-- Text shown --

-- -- --

AnonymousNovember 19th 2014.

If I didn't pay tax I could afford to buy a much needed new kitchen.

2 Responses: Reply To This...
AnonymousNovember 19th 2014.

True, but you'd be the proud owner of a kitchen in a civilized wasteland.

AnonymousNovember 20th 2014.

But you wouldn't be able to have it delivered because there'd be no roads

AnonymousNovember 19th 2014.

Thank heavens Chancellor George Osborne is insisting we have a directly elected regional mayor on the back of such devolution though. Something that Bernstein, Leese and the Labour Party didn't (and still don't) seem to want?

4 Responses: Reply To This...
rinkydinkNovember 19th 2014.

Richard Leese has always said he didn't want there to be a Mayor for Manchester but was always in favour of one for Greater Manchester

AnonymousNovember 20th 2014.

Hey Bollocks, you should try reading that newspaper article you refer to there. "Osborne was adamant that an elected mayor was a non-negotiable part of the deal, despite Leese making perfectly plain Greater Manchester didn’t want one."

AnonymousNovember 20th 2014.

-- -- --

-- Dataset content --
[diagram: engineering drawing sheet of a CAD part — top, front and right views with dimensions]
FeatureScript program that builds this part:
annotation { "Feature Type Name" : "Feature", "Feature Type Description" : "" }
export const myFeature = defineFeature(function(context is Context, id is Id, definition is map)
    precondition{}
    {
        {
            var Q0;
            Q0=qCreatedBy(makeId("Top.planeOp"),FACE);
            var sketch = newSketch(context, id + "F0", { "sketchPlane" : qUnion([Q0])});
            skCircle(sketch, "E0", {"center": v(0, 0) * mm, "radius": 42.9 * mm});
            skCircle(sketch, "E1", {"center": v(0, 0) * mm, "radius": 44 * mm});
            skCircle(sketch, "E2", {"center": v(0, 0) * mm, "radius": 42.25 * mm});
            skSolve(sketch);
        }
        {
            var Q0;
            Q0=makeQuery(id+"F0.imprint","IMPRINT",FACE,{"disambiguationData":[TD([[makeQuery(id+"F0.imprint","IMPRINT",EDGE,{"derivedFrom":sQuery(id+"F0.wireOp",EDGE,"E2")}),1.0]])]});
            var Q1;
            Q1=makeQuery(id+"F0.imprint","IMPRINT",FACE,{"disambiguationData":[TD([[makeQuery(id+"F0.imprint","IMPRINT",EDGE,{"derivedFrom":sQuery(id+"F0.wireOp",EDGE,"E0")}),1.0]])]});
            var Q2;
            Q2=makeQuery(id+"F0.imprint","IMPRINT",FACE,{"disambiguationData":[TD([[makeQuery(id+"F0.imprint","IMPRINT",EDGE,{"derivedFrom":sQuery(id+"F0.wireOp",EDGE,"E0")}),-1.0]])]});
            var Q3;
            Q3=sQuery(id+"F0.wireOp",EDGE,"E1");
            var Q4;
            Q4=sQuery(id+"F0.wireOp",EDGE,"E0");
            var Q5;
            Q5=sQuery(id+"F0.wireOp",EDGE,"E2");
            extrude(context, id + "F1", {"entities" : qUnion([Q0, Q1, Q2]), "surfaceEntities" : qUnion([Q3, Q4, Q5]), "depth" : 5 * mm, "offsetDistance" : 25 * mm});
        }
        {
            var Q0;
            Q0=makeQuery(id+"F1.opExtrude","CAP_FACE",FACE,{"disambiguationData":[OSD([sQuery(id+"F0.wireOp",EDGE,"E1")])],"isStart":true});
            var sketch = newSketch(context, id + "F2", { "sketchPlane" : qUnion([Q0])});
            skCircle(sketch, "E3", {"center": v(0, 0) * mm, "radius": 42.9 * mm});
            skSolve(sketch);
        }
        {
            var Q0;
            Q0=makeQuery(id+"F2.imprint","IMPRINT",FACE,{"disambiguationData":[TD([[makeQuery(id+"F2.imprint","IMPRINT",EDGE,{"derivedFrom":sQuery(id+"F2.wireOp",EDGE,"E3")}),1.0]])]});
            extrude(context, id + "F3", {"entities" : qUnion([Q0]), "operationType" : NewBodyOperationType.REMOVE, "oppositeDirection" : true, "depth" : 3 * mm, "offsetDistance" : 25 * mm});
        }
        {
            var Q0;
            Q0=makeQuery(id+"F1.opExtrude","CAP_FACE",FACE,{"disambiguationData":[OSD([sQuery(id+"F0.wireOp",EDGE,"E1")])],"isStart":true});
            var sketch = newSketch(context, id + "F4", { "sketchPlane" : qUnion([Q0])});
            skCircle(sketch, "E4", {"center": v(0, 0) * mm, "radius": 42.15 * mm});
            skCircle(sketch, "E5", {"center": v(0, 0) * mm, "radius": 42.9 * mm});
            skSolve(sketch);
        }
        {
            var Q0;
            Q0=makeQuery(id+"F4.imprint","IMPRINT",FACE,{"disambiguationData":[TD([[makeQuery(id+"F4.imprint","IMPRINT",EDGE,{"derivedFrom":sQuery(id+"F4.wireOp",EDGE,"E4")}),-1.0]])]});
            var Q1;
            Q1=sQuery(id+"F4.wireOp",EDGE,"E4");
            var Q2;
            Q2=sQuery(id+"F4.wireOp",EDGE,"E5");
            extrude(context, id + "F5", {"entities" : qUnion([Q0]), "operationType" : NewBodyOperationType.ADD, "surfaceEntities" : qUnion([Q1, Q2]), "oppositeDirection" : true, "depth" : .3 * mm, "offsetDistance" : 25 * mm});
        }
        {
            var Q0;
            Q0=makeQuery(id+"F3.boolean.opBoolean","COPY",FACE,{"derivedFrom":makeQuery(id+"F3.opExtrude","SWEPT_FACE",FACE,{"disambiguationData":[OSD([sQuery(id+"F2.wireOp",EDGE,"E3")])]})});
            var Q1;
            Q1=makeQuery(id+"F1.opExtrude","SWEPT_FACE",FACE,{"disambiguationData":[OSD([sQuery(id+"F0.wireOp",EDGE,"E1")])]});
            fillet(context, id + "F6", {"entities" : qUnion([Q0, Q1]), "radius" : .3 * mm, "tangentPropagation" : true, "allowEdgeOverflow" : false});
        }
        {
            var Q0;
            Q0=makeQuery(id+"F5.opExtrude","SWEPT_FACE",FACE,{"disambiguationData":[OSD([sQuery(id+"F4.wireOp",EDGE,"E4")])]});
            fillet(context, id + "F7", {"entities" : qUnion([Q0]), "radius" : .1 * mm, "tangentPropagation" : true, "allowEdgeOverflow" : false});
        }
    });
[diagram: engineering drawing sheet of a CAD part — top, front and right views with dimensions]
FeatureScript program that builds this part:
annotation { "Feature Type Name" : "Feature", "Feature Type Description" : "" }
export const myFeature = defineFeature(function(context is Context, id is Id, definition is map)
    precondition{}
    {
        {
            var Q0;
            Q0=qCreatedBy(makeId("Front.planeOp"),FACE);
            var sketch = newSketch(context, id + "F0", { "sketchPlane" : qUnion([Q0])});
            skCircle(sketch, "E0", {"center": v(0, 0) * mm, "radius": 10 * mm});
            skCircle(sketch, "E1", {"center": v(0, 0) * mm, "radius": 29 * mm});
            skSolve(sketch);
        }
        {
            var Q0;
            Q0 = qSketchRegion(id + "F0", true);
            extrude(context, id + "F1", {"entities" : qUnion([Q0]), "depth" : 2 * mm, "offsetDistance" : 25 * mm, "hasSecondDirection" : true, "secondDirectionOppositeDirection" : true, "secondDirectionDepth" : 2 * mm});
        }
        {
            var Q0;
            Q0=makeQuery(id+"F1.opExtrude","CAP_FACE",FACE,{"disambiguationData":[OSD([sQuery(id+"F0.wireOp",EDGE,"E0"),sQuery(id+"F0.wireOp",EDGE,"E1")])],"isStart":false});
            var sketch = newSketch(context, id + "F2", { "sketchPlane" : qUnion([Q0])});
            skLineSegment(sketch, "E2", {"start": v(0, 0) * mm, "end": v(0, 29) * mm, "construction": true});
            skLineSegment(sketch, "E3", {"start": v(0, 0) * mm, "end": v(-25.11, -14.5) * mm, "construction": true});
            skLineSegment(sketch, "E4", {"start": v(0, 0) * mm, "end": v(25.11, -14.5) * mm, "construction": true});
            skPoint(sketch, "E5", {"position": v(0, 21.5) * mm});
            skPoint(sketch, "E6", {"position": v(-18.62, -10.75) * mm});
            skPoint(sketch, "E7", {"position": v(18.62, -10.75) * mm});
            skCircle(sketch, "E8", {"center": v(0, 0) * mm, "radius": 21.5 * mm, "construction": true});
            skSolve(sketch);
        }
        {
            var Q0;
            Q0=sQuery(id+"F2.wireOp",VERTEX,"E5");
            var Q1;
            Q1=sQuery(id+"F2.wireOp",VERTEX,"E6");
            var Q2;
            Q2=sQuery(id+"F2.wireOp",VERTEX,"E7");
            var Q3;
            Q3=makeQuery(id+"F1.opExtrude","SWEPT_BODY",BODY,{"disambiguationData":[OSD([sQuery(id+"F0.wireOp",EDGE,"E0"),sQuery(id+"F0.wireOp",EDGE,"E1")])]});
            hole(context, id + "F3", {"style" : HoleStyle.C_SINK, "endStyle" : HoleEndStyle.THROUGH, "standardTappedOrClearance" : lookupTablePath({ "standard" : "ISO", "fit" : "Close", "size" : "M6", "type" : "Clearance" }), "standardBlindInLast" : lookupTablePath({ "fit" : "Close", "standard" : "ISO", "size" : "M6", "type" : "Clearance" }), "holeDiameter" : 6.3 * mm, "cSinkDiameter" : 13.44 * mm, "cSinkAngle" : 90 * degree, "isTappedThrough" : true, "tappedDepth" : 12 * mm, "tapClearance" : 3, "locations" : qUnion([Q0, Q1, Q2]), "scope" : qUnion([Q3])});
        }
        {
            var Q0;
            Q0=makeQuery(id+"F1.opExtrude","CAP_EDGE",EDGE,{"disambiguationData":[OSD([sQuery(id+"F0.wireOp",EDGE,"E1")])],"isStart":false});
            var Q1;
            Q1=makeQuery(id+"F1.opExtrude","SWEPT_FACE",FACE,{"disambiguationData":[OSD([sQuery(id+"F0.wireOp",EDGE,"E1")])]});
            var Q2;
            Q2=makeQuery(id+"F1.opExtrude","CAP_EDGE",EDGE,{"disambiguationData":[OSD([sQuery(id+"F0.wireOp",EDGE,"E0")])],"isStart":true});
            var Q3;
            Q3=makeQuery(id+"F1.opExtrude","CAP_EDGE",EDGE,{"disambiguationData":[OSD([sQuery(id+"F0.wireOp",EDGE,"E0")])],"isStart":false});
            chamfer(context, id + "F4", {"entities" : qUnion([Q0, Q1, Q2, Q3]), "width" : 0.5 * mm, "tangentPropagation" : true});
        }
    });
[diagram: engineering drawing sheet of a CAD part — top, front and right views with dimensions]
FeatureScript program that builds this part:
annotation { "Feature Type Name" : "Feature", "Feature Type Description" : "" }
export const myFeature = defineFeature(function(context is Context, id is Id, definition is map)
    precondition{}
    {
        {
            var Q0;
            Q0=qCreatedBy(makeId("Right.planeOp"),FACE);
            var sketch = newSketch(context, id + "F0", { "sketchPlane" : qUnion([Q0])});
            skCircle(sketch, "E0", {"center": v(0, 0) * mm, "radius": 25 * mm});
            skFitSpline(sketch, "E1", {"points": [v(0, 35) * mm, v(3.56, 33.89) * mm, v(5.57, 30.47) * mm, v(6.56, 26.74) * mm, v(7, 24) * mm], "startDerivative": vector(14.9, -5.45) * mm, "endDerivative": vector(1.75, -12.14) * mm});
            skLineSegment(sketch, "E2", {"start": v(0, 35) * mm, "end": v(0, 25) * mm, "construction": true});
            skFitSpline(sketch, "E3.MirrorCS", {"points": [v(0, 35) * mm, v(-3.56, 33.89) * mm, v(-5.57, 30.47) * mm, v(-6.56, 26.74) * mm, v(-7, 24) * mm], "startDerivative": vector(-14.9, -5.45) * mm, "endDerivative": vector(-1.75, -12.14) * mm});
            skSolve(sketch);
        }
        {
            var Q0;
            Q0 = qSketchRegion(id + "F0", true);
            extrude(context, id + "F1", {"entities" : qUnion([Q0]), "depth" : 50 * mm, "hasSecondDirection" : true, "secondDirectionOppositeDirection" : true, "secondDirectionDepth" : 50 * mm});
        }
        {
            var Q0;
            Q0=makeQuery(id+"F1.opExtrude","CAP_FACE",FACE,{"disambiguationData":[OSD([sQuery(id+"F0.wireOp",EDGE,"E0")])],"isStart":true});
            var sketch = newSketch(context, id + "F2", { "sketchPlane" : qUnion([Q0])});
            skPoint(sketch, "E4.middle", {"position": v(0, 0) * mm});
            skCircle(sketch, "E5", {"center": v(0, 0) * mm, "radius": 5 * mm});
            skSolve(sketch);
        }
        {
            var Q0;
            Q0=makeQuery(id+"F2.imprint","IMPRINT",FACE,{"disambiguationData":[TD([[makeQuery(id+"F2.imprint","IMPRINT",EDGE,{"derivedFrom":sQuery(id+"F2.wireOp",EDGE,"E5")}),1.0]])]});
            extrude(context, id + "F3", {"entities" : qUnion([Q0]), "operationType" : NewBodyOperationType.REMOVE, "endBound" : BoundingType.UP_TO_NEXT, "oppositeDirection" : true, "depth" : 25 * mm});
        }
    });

-- -- --

-- Complete the following --
a) In the comment thread, what does the first commenter say they could afford if they didn't pay tax?
b) Please write the next part of the comment thread on tax and devolution, picking up after its last line.
The entries were taken from a different source than the comment thread.

-- Numbered responses --
a) A much needed new kitchen.

b)
No I think you need to read the article David. "“This will not be a London-style Mayor. It will be a Manchester-style Mayor with the elected Mayor being the eleventh member of the Combined Authority,” said Leese, delivering the Brian Redhead memorial lecture on Tuesday. He insisted he hadn’t really caved into the chancellor, saying the combined authority had long agreed that a devolved city region needed a directly accountable leader." An elected leader of a cabinet is quite different and better than an elected mayor who would wield vast executive power. Leese and the GMCA were right to resist inappropriate solutions imposed on them and insist instead on a model that works for greater manchester.